**QUESTÕES DE ESTUDO:**
1. Segundo o trecho apresentado, em que semana do Tempo Comum fica a leitura semicontínua de Jó na Celebração Eucarística?
2. Relacione, com base no trecho apresentado, as perícopes de Jó lidas na Celebração Eucarística em cada dia de semana da XXVI semana do Tempo Comum (ano par).
3. Transcreva sem alterações a parte do trecho apresentado que começa com as palavras "b) Liturgia das" e termina com "de Deus [14].".

Quanto aos sacramentais, encontramos apenas um texto do nosso livro, proposto à escolha para a Bênção de instrumentos de trabalho: Jó 28,1-28 [11], um poema que louva os trabalhos do homem, mas indica que a sabedoria é superior a todos eles.
c) Liturgia das Horas
Por fim, segundo o critério da composição harmônica, encontramos uma leitura de Jó na Liturgia das Horas, como 1ª opção de leitura breve para a Hora Média (9h) do Ofício dos Defuntos. O texto aqui é o núcleo da perícope indicada para a Comemoração dos Fiéis Defuntos: Jó 19,25-26 [12].
3. Leitura litúrgica do
Livro de Jó: Leitura semicontínua
O segundo critério de escolha dos textos bíblicos nas celebrações
é a leitura semicontínua, a proclamação dos principais textos de um livro na
sequência, oferecendo aos fiéis um contato mais amplo com a Palavra de Deus.
A intervenção de Eliú (William Blake - séc. XIX) |
a) Celebração Eucarística
Na Celebração Eucarística a leitura semicontínua do Livro de Jó está distribuída ao longo dos dias de semana (também chamados "dias feriais") da XXVI semana do Tempo Comum do ano par, logo após outros dois textos sapienciais: os Provérbios e o Eclesiastes.
As seis perícopes escolhidas aqui são:
XXVI semana do Tempo Comum (ano par):
Segunda-feira: Jó 1,6-22;
Terça-feira: Jó 3,1-3.11-17.20-23;
Quarta-feira: Jó 9,1-12.14-16;
Quinta-feira: Jó 19,21-27;
Sexta-feira: Jó 38,1.12-21; 40,3-5;
Sábado: Jó 42,1-3.5-6.12-16 [13].
b) Liturgia das Horas
Na Liturgia das Horas, por sua vez, a leitura do nosso livro estende-se por duas semanas, no Ofício das Leituras da VIII e IX semanas do Tempo Comum, mais uma vez após a leitura dos Provérbios e do Eclesiastes. As perícopes selecionadas aqui são:
Ofício das Leituras da VIII semana do Tempo Comum
Domingo: Jó 1,1-22: Jó é privado dos seus bens;
Segunda-feira: Jó 2,1-13: Coberto de chagas, Jó é visitado pelos amigos;
Terça-feira: Jó 3,1-26: Lamentos de Jó;
Quarta-feira: Jó 7,1-21: O tédio da vida leva Jó a recorrer a Deus;
Quinta-feira: Jó 11,1-20: Discurso de Sofar sobre a opinião corrente;
Sexta-feira: Jó 12,1-25: Jó explica o domínio que Deus exerce sobre a sabedoria humana;
Sábado: Jó 13,13–14,6: Jó apela para o julgamento de Deus [14].

**EXTRATO DE DADOS:**
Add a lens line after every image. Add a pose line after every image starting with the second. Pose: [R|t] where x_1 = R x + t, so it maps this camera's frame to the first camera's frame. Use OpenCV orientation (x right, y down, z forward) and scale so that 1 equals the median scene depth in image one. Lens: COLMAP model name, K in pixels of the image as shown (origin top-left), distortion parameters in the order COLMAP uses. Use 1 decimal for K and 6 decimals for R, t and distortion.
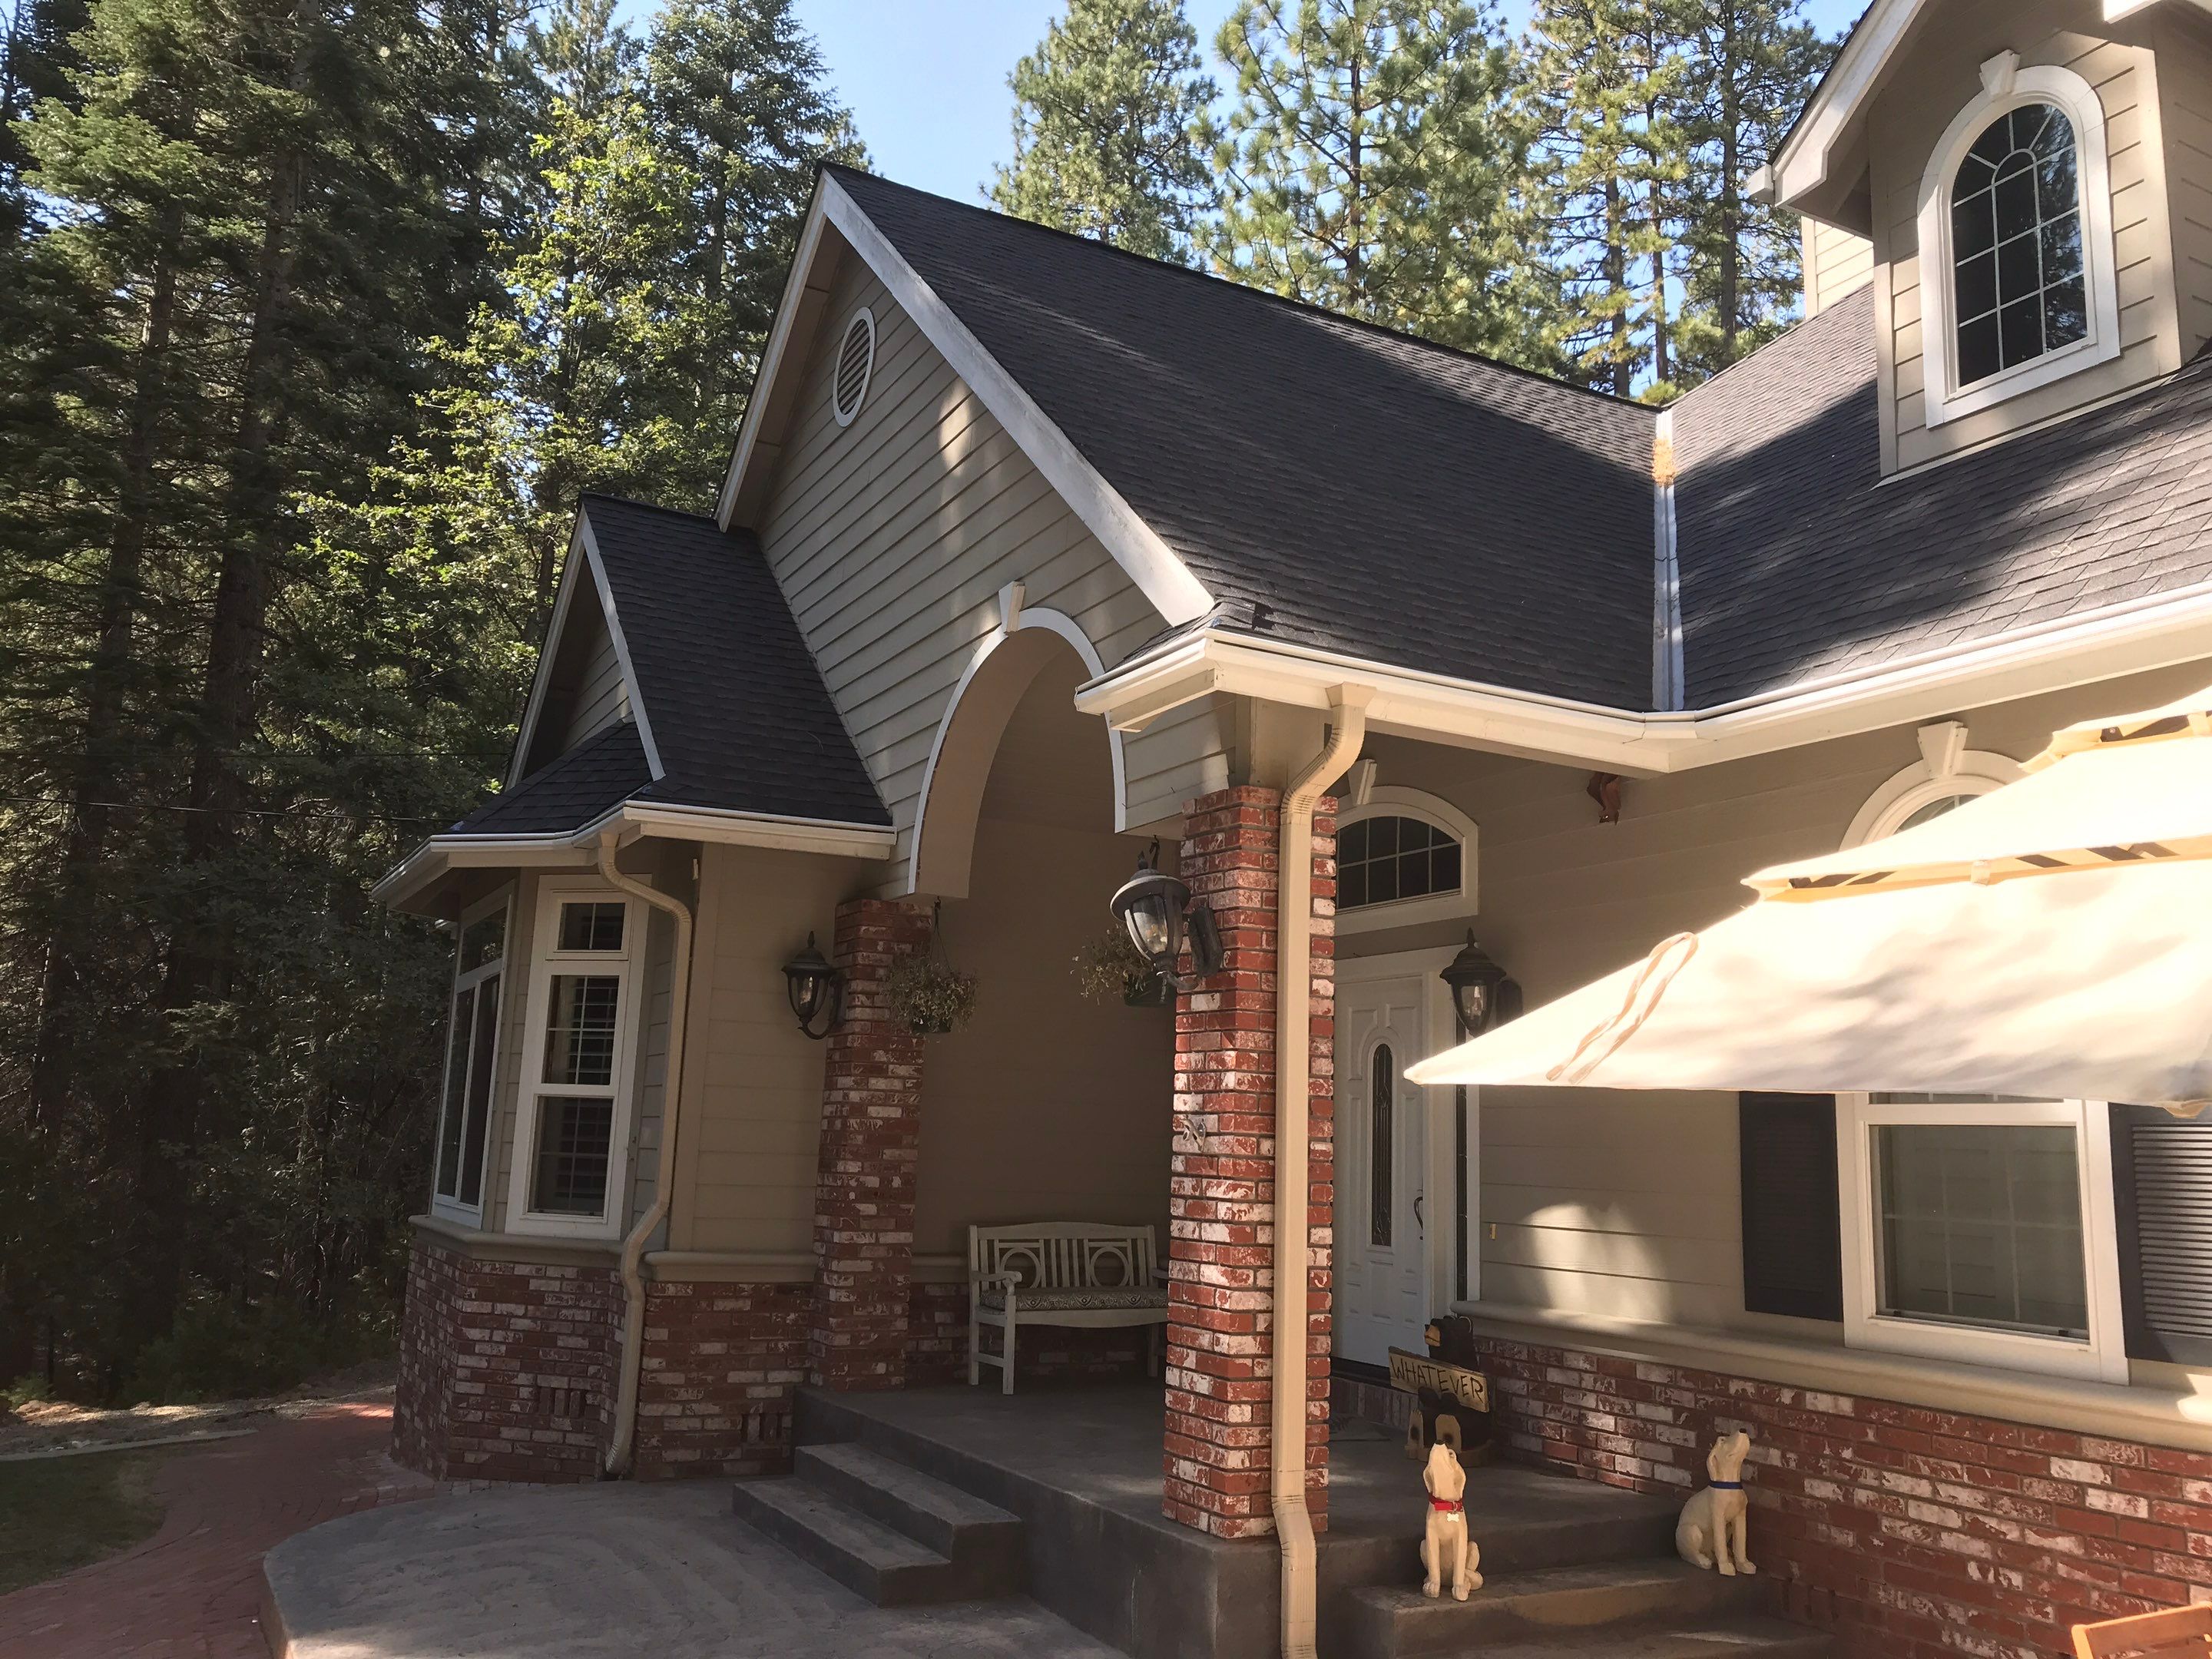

**RESPOSTAS POR TAREFA:**
1. Na XXVI semana do Tempo Comum do ano par.

2.
- Segunda-feira: Jó 1,6-22
- Terça-feira: Jó 3,1-3.11-17.20-23
- Quarta-feira: Jó 9,1-12.14-16
- Quinta-feira: Jó 19,21-27
- Sexta-feira: Jó 38,1.12-21; 40,3-5
- Sábado: Jó 42,1-3.5-6.12-16

3.
b) Liturgia das Horas
Na Liturgia das Horas, por sua vez, a leitura do nosso livro estende-se por duas semanas, no Ofício das Leituras da VIII e IX semanas do Tempo Comum, mais uma vez após a leitura dos Provérbios e do Eclesiastes. As perícopes selecionadas aqui são:
Ofício das Leituras da VIII semana do Tempo Comum
Domingo: Jó 1,1-22: Jó é privado dos seus bens;
Segunda-feira: Jó 2,1-13: Coberto de chagas, Jó é visitado pelos amigos;
Terça-feira: Jó 3,1-26: Lamentos de Jó;
Quarta-feira: Jó 7,1-21: O tédio da vida leva Jó a recorrer a Deus;
Quinta-feira: Jó 11,1-20: Discurso de Sofar sobre a opinião corrente;
Sexta-feira: Jó 12,1-25: Jó explica o domínio que Deus exerce sobre a sabedoria humana;
Sábado: Jó 13,13–14,6: Jó apela para o julgamento de Deus [14].